Wednesday, October 3, 2012

Elementals







The elementary spirits, the so-called Elementals, are the unseen intelligences that inhabit the four basic elements of the material plane. The creatures of the air are known as sylphs; of the earth, gnomes; of fire, salamanders; and of water, the nymphs or undines. According to ancient tradition, before the Fall, Adam had complete control over these entities. After the Fall from Grace in the Garden of Eden, Adam lost his easy access to the elementals, but he was still able to command their obedience by means of certain incantations and spells. That same ancient tradition suggests that such communication with the unseen entities can be established by the sincere magician who seeks out the old spells. Others say that the ancient incantations are unnecessary. All that is required to gain the support of the elementals is to recognize their presence and powers and to live openly in a manner that indicates the magician is respectful, but unafraid, of the forces of nature.

The appearance of the elementals when discerned by the human eye is that of attractive males and beautiful females. Because they are created of the pure essences of their element, they may live for centuries; but because they were fashioned of terrestrial elements, their souls are not immortal, as are those of humans. If, however, an elemental should be joined in marriage to a human, their union can transform the creature's soul into a spirit that may enjoy eternal life. Some of the greatest figures of antiquity such as Zoroaster, Alexander, Merlin, and Hercules, were reported to have been the children of elementary spirits.

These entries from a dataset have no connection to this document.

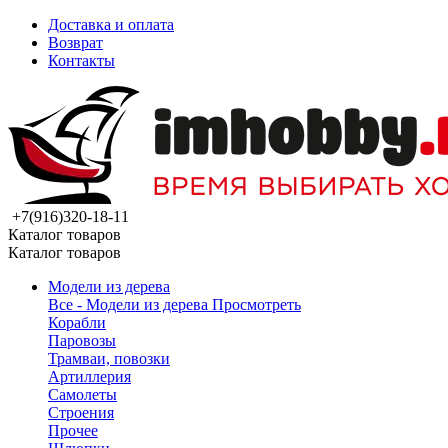
Доставка и оплата
Возврат
Контакты
+7(916)320-18-11
Каталог товаров
Каталог товаров
Модели из дерева
Все - Модели из дерева
Просмотреть
Корабли
Паровозы
Трамваи, повозки
Артиллерия
Самолеты
Строения
Прочее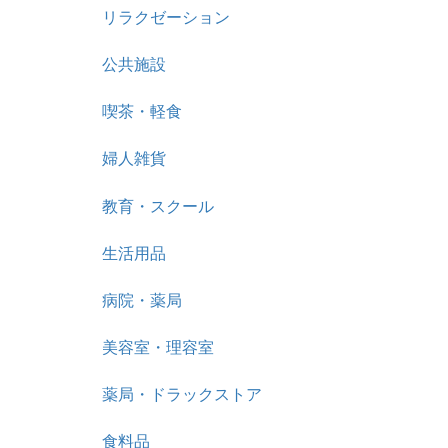
リラクゼーション
公共施設
喫茶・軽食
婦人雑貨
教育・スクール
生活用品
病院・薬局
美容室・理容室
薬局・ドラックストア
食料品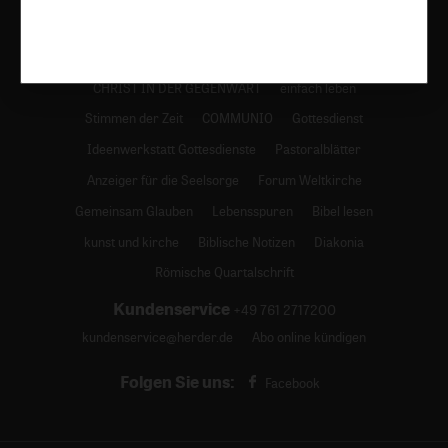
Verlag:
Media Sales Herder Korrespondenz
Religion & Spiritualität
Theologie & Pastoral
CHRIST IN DER GEGENWART
einfach leben
Stimmen der Zeit
COMMUNIO
Gottesdienst
Ideenwerkstatt Gottesdienste
Pastoralblätter
Anzeiger für die Seelsorge
Forum Weltkirche
Gemeinsam Glauben
Lebensspuren
Bibel lesen
kunst und kirche
Biblische Notizen
Diakonia
Römische Quartalschrift
Kundenservice
+49 761 2717200
kundenservice@herder.de
Abo online kündigen
Folgen Sie uns:
Facebook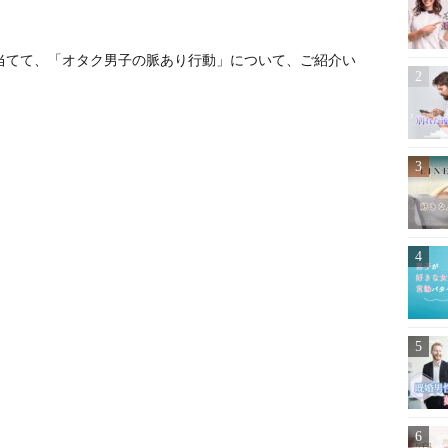
当てて、「オタク男子の脈あり行動」について、ご紹介い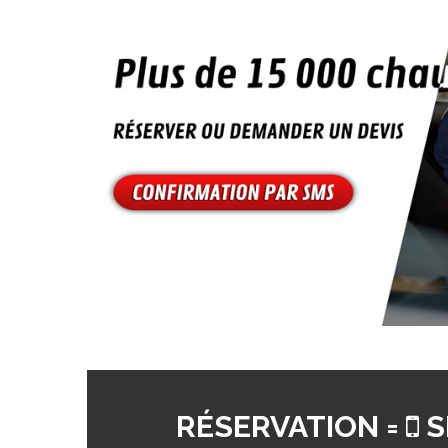
RÉSERVATION =
S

While most traditions hold the elementals, whether or not they are seen or unseen, to be friendly to humans and in general benignly disposed to providing assistance to righteous endeavors, some authorities warn that each of the four elements contains a number of mischief makers and entities that tend more toward the demonic than the angelic.

Wm. Michael Mott, author of Caverns, Cauldrons, and Concealed Creatures, issues a number of warnings pertinent to those humans who might be seriously considering dealing with sylphs, undines, salamanders, gnomes, and other entities: 

Encounters with elemental beings are not all so charming. Elementals are notoriously capricious and unpredictable, and are usually indifferent at best, and dangerous at their worst. Theosophists, Rosicrucians, and Spiritualists tended to theorize that fairies are elementals, but are also spirits (existing on `another plane'); yet the Neoplatonists, and later the alchemists of the middle ages, believed them to be of a finer and more subtle type of matter, somewhere `between man and the angels.' They had flesh, after a fashion, and fleshly desires to go with it. The wizard Merlin (his name meaning `of the sea' or `of the water') was supposedly the result of the lust of an elemental for a human woman. 

While there is traditionally some inter-relationship between the four types of elementals (sylphs, undines, salamanders, and gnomes), it seems that many fairy types of beings from Northern and Western Europe have a close relationship to the gnome (underworld) and undine (mermaid/merman) varieties. According to Reverend Robert Kirk (The Secret Commonwealth of Elves, Fauns, and Fairies, 1691), the fairies who abducted and later released him were composed of `congealed air,' or a finer type of matter. Yet, in defense of the spiritual aspect or theory, fairy associations and fairyland entrances were often with subterranean regions or necroploleis, such as barrows, tumuli, ruined hill-forts, mounds, and the like. Caves, wild gorges, and chasms also had the same types of fairy associations, however, as did crevices or cracks in rocks which were too narrow for human beings to enter.

Through the centuries, some have theorized that the fairies of the British Isles were fallen angels, the souls of the pagan or unbaptized dead, or the actual hidden descendants of races (or species?) of man which had been defeated by the Celts and driven into hiding, eventually beneath the ground. Here, after long ages, they often became diminutive in form and stature, due to cramped quarters, poor nutrition, and inbreeding. Walter Evans-Wentz reports an interesting belief (as expressed in The Fairy Faith in Celtic Countries, 1911, pp. 166-67), held by David MacRitchie previously, who in his book The Testimony of Tradition (1890), noted the similarity between the word pixies, or pixys, and Picts, a Bronze-Age, pre-Celtic people whom he saw as non-Aryan (a possibility, at least before the coming of the Celts) and dwarf-like, the latter now known to be false.

But what might years of interbreeding in a subterranean environment do to the stature of a people, or isolated groups of survivors in hiding from taller, stronger invaders? The finding of apparent Neolithic dwarf remains-an entire tribe of dwarfs-in Switzerland in 1893, lent credence to the theory of ancient, pygmy races who had been driven into a slinking, clandestine, and eventually subterranean existence throughout Europe. To the Victorians, this led to the conclusion that dwarfism and midgetism were possibly due to the racial residue of Cro-Magnon types interbreeding with these ancient peoples, and that the fairies were simply natural and earlier forms of man. For a time, even the Spiritualists and Theosophists adopted this theory as their own. This didn't last, and soon these groups were back into the esoteric, elemental or devic (nature spirit) concepts.